** Opening Dataset entries block **
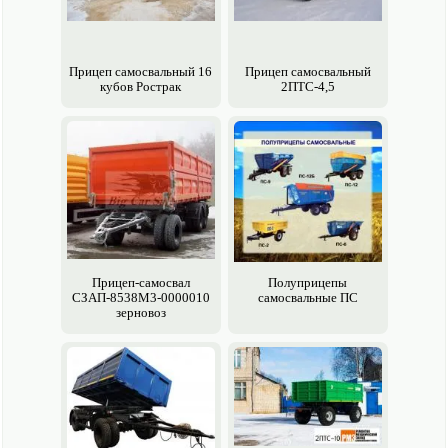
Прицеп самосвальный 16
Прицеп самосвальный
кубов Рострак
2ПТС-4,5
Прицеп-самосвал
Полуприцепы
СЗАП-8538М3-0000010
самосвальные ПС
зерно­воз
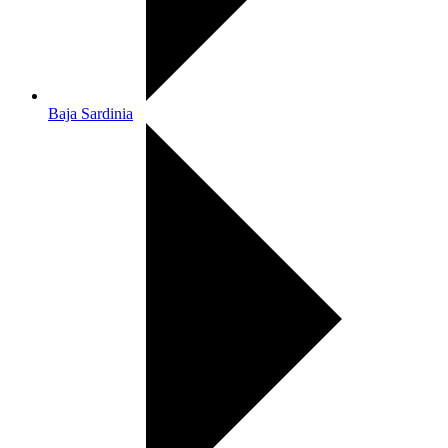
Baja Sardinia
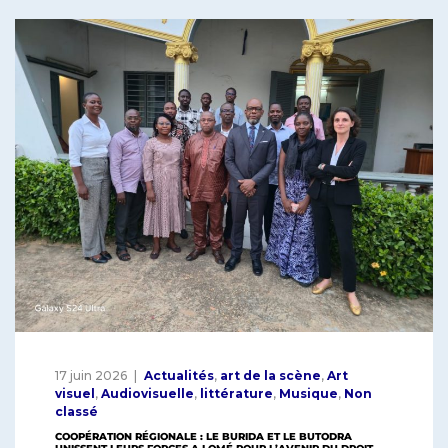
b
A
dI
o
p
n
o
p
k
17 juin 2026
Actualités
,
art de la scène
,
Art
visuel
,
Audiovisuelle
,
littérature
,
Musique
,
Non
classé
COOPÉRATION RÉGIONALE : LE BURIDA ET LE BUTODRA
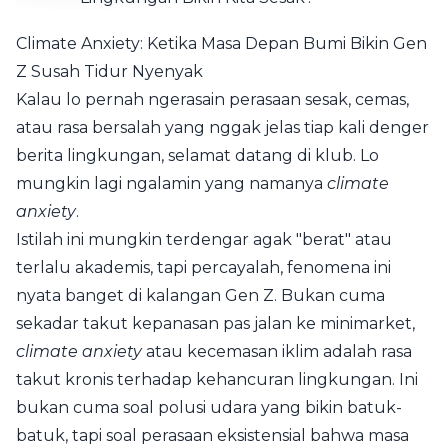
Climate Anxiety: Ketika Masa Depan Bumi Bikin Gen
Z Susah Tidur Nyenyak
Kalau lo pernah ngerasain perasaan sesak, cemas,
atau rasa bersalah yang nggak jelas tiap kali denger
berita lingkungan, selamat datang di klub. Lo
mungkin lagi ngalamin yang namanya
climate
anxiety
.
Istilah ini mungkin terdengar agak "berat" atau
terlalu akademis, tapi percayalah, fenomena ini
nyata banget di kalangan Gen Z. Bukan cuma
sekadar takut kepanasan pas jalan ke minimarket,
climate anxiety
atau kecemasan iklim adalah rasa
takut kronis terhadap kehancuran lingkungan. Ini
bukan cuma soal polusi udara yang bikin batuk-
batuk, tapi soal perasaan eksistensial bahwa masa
** Closing Dataset entries block **
» What is being asked:
Quote only the lines from the one containing "berita lingkungan, selamat datang di klub. Lo" through the final line of the records, with both ends included.

» Exercise answer:
berita lingkungan, selamat datang di klub. Lo
mungkin lagi ngalamin yang namanya
climate
anxiety
.
Istilah ini mungkin terdengar agak "berat" atau
terlalu akademis, tapi percayalah, fenomena ini
nyata banget di kalangan Gen Z. Bukan cuma
sekadar takut kepanasan pas jalan ke minimarket,
climate anxiety
atau kecemasan iklim adalah rasa
takut kronis terhadap kehancuran lingkungan. Ini
bukan cuma soal polusi udara yang bikin batuk-
batuk, tapi soal perasaan eksistensial bahwa masa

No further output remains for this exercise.